**Short problem**: Write out everything in the data below, from the line containing "order: Poales" down through the final line, reproducing each line without any change.

──────────

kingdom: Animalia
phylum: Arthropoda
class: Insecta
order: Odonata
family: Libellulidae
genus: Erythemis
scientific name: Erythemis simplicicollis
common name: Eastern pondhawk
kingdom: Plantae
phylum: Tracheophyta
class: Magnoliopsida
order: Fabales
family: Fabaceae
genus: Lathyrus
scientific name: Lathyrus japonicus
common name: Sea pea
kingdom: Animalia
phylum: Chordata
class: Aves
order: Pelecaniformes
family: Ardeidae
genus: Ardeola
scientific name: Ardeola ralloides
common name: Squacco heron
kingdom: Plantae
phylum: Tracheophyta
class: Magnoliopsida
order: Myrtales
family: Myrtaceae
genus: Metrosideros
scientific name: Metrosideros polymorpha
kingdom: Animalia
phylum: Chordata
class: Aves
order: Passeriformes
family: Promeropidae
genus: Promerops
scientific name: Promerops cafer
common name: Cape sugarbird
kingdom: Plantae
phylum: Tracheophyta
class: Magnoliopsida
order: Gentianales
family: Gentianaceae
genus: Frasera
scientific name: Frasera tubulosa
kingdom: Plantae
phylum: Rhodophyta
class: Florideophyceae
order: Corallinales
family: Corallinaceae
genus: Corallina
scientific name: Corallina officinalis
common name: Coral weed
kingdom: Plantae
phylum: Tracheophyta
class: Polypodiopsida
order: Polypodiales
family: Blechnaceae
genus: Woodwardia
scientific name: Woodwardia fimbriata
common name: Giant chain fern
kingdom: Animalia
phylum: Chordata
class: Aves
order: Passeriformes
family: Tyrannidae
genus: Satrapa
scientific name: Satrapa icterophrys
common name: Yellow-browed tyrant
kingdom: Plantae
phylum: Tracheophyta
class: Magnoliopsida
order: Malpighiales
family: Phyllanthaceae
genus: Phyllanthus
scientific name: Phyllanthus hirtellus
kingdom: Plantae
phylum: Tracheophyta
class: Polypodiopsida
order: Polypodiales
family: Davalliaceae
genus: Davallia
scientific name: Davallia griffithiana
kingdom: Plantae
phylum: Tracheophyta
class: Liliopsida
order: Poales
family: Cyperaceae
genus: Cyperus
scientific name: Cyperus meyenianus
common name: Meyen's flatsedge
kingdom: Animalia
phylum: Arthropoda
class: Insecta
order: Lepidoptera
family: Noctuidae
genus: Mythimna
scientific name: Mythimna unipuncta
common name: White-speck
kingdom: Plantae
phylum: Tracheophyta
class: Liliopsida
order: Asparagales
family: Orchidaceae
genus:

──────────

**Answer to this task**:
order: Poales
family: Cyperaceae
genus: Cyperus
scientific name: Cyperus meyenianus
common name: Meyen's flatsedge
kingdom: Animalia
phylum: Arthropoda
class: Insecta
order: Lepidoptera
family: Noctuidae
genus: Mythimna
scientific name: Mythimna unipuncta
common name: White-speck
kingdom: Plantae
phylum: Tracheophyta
class: Liliopsida
order: Asparagales
family: Orchidaceae
genus:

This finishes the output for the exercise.